Office of the eSafety Commissioner in Australia piloting online portal to provide support and advice for victims of image-based abuse
The Office of the eSafety Commissioner (OESC) in Australia is piloting an online portal to provide access to tangible support and advice for Australians who have had intimate images or videos shared without their consent. This is commonly referred to as image-based abuse (IBA) or revenge porn. While most image-based abuse is about the sharing of images without consent, it can also include the threat of an image being shared. In many cases IBA is not about ‘revenge’, nor is it restricted to ‘porn’. IBA can occur for a range of motives and can include many kinds of images and video.

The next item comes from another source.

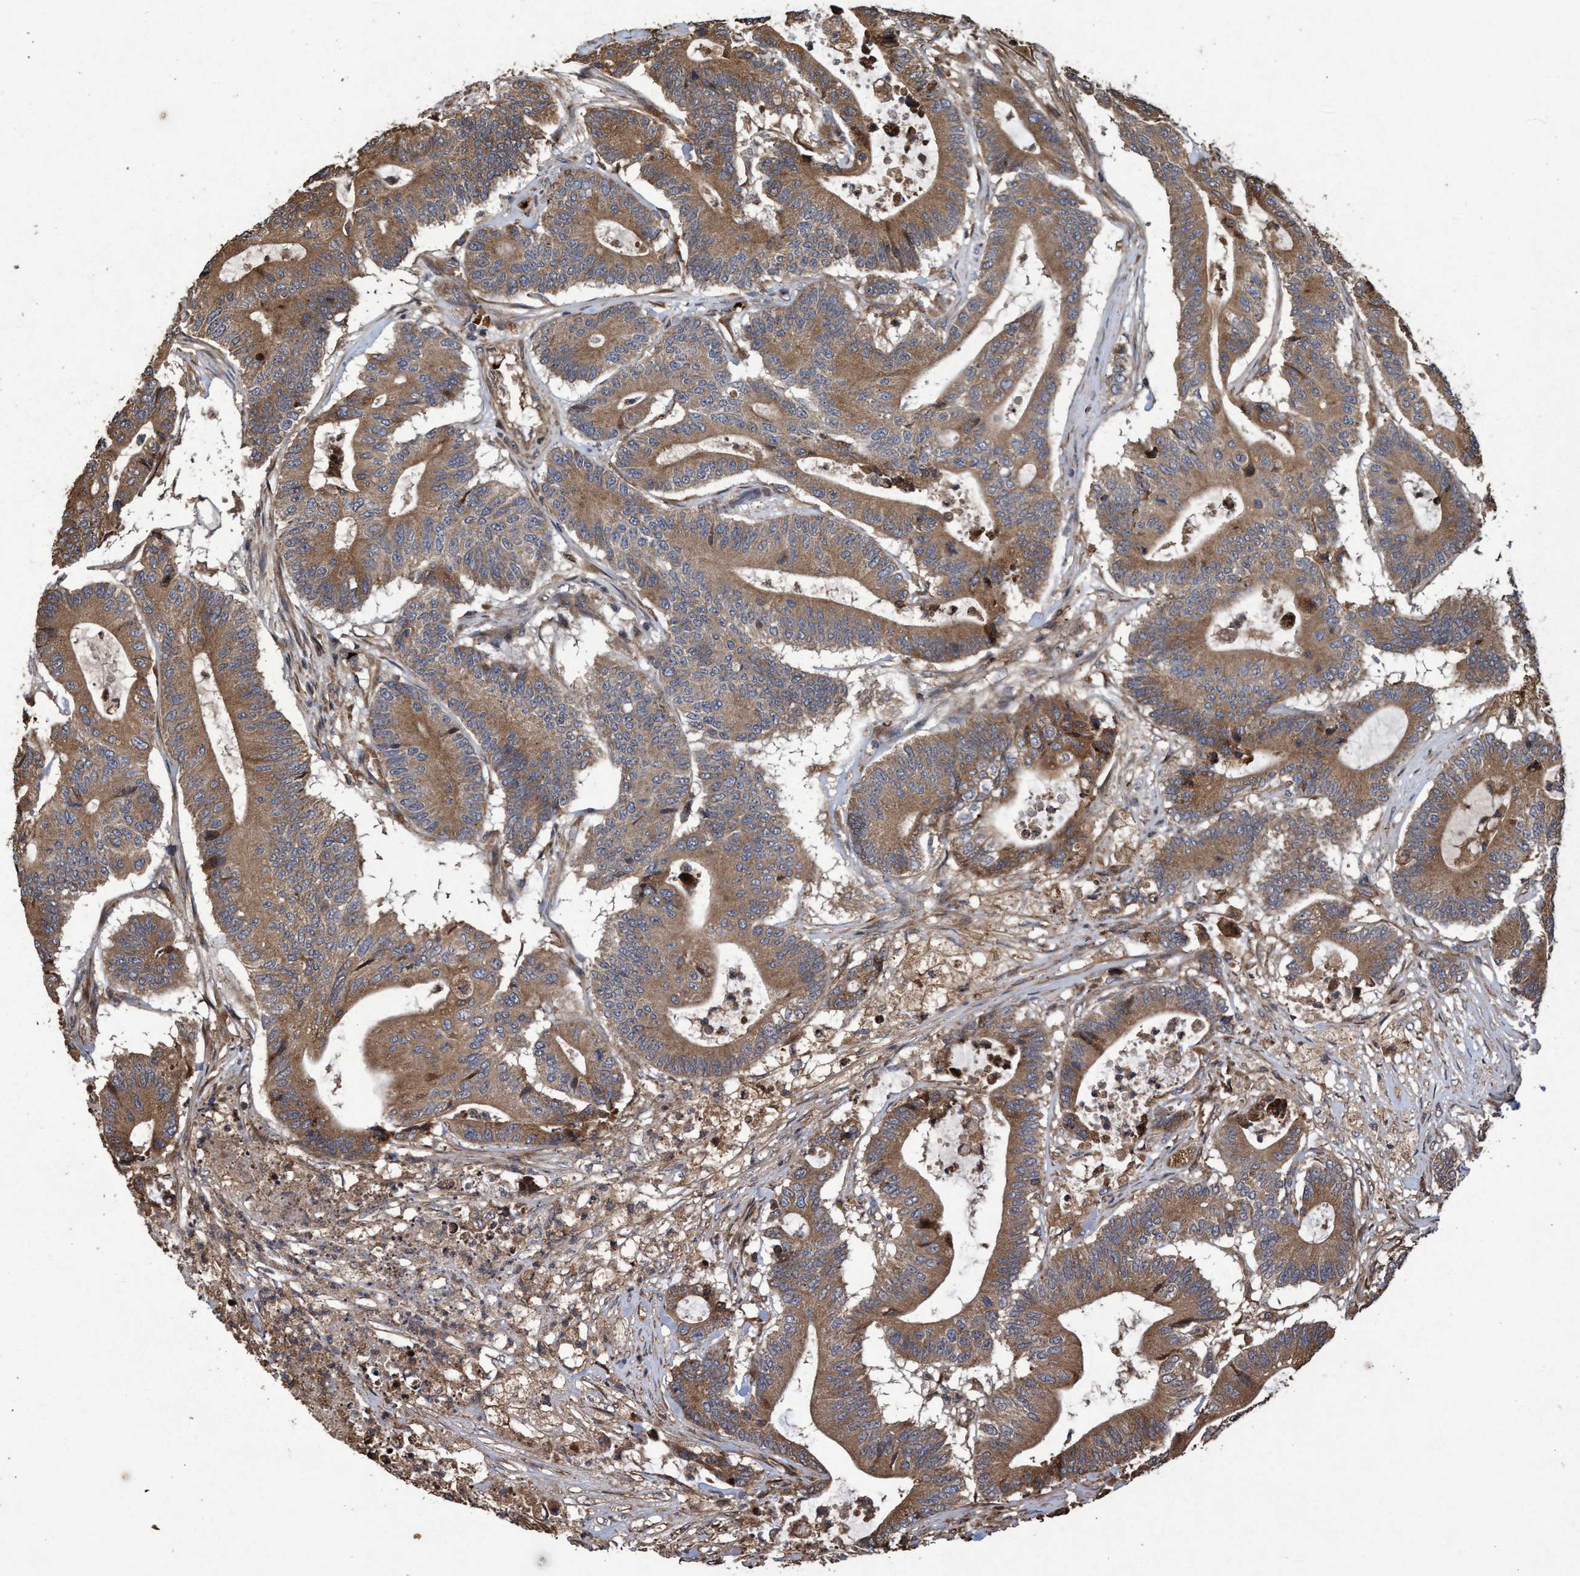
{"staining": {"intensity": "moderate", "quantity": ">75%", "location": "cytoplasmic/membranous"}, "tissue": "colorectal cancer", "cell_type": "Tumor cells", "image_type": "cancer", "snomed": [{"axis": "morphology", "description": "Adenocarcinoma, NOS"}, {"axis": "topography", "description": "Colon"}], "caption": "Immunohistochemistry (IHC) of colorectal adenocarcinoma displays medium levels of moderate cytoplasmic/membranous staining in approximately >75% of tumor cells. The staining is performed using DAB (3,3'-diaminobenzidine) brown chromogen to label protein expression. The nuclei are counter-stained blue using hematoxylin.", "gene": "CHMP6", "patient": {"sex": "female", "age": 84}}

New research released by the eSafety Office reveals a significant number of Australians have experienced image-based abuse with statistics as high as 1 in 5 for women aged 18-45, and 1 in 4 for Indigenous Australians.
The research shows victims’ intimate images were most commonly shared without consent on popular social media sites. Facebook/Messenger accounted for 53%, followed by Snapchat at 11% and then Instagram at 4%. Text messaging and MMS were other common channels for distribution.
The research revealed that image-based abuse had severe impacts on victims’ mental health and physical wellbeing, but only one in four took action to resolve the issue, with 22 per cent indicating they didn’t know what to do.
Now, Australians will be able to report intimate images or videos that have been shared without their consent directly through the portal. The OESC will work with social media providers, websites and search engines to help facilitate the removal of the image-based abuse.
During the pilot phase, the OESC plans to work closely with victims of image-based abuse and stakeholders, to help ascertain the volume and complexity of reports. This will inform the final features of our portal which will formally launch in early 2018.
eSafety Commissioner, Ms. Julie Inman Grant, said,“This is a world-first government-led initiative, empowering Australians who experience this insidious form of abuse with practical information and a range of options to help resolve their situation and relieve their distress.”
“Our portal now gives victims a place to seek assistance. Understanding that Australians reporting to us are likely to be in distress, the portal provides clear and concise information about the steps victims can take to reduce the impact of the abuse, in an easy and intuitive way,” added M.s Inman Grant.
The eSafety Office has also developed a range of other initiatives to keep Australians safe online including a portal to provide parents and carers with advice on online safety issues and a dedicated women’s online safety website.